That’s the message I am getting after the start of the men’s single luge competition was moved farther down the track in an attempt to temper the high speeds that seemed to result in the death of Georgian luger, Nodar Kumaritashvili,* during a training run last Friday.
This story is not breaking news of course, but I started to hear the grumbles about the start’s move pretty much the day it started. Why? Well, one because it corroborates the party line that Kumaritashvili died because of luger error and not because of the course, which is on record as the fastest in the world. And one would think that given the pride those involved in the endeavor had over the speediness that they would have taken certain precautions. But I guess all that hubris gets in the way of covering steel beams with padding.
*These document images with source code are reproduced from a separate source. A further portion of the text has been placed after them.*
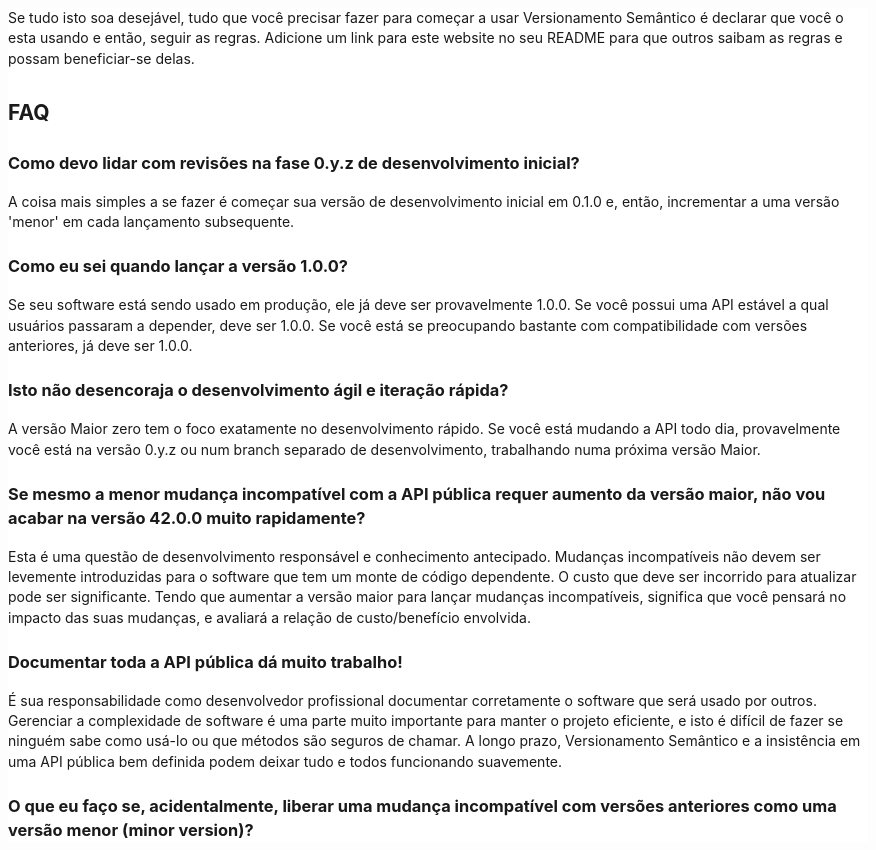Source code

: Se tudo isto soa desejável, tudo que você precisar fazer para começar a usar
Versionamento Semântico é declarar que você o esta usando e então, seguir as
regras. Adicione um link para este website no seu README para que outros saibam
as regras e possam beneficiar-se delas.

FAQ
---

### Como devo lidar com revisões na fase 0.y.z de desenvolvimento inicial?

A coisa mais simples a se fazer é começar sua versão de desenvolvimento inicial
em 0.1.0 e, então, incrementar a uma versão 'menor' em cada lançamento
subsequente.

### Como eu sei quando lançar a versão 1.0.0?

Se seu software está sendo usado em produção, ele já deve ser provavelmente
1.0.0. Se você possui uma API estável a qual usuários passaram a depender, deve
ser 1.0.0. Se você está se preocupando bastante com compatibilidade com versões
anteriores, já deve ser 1.0.0.

### Isto não desencoraja o desenvolvimento ágil e iteração rápida?

A versão Maior zero tem o foco exatamente no desenvolvimento rápido. Se você
está mudando a API todo dia, provavelmente você está na versão 0.y.z ou num
branch separado de desenvolvimento, trabalhando numa próxima versão Maior.

### Se mesmo a menor mudança incompatível com a API pública requer aumento da versão maior, não vou acabar na versão 42.0.0 muito rapidamente?

Esta é uma questão de desenvolvimento responsável e conhecimento antecipado.
Mudanças incompatíveis não devem ser levemente introduzidas para o software que
tem um monte de código dependente. O custo que deve ser incorrido para atualizar
pode ser significante. Tendo que aumentar a versão maior para lançar mudanças
incompatíveis, significa que você pensará no impacto das suas mudanças, e
avaliará a relação de custo/benefício envolvida.

### Documentar toda a API pública dá muito trabalho!

É sua responsabilidade como desenvolvedor profissional documentar corretamente o
software que será usado por outros. Gerenciar a complexidade de software é uma
parte muito importante para manter o projeto eficiente, e isto é difícil de
fazer se ninguém sabe como usá-lo ou que métodos são seguros de chamar. A longo
prazo, Versionamento Semântico e a insistência em uma API pública bem definida
podem deixar tudo e todos funcionando suavemente.

### O que eu faço se, acidentalmente, liberar uma mudança incompatível com versões anteriores como uma versão menor (minor version)?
But the second and more relevant (to me) reason for the disgruntledness is because the new start is the women’s singles start. I am sorry–it was where the women were slated to started. But since they moved the men’s start, apparently they had to move the women’s start–to the juniors start. Because we certainly cannot have the women competing from the same starting spot. Such a threat to these male athlete’ masculinity and apparently to their personalities if you listen to American luger Tony Benshoof. His “driving” personality has been muted by the lower start and the slower speeds and the overall easier course, he says. Oh my god! He’s becoming a girl!!
Because now the course, some allege, is “too easy.” Apparently so easy a girl could do it. But they can’t because, as I noted, their start has been moved down to where the children compete. (Note too that the conditions have been pretty lousy because of warm temps at Whistler.)
So this whole thing reminds me (without the tragic component, of course) of golf (the tees)–but on ice and more dangerous. I wonder if there’s a “dicks out” equivalent in luge?
*I have it really strange that in most of the television coverage, Kumaritashvili’s name is rarely mentioned. He is referred to as “the Georgian luger” or “the young Georgian luger.” I have to believe that if this was a westerner who had died, the name would be used repeatedly. It was a very strange “silence.”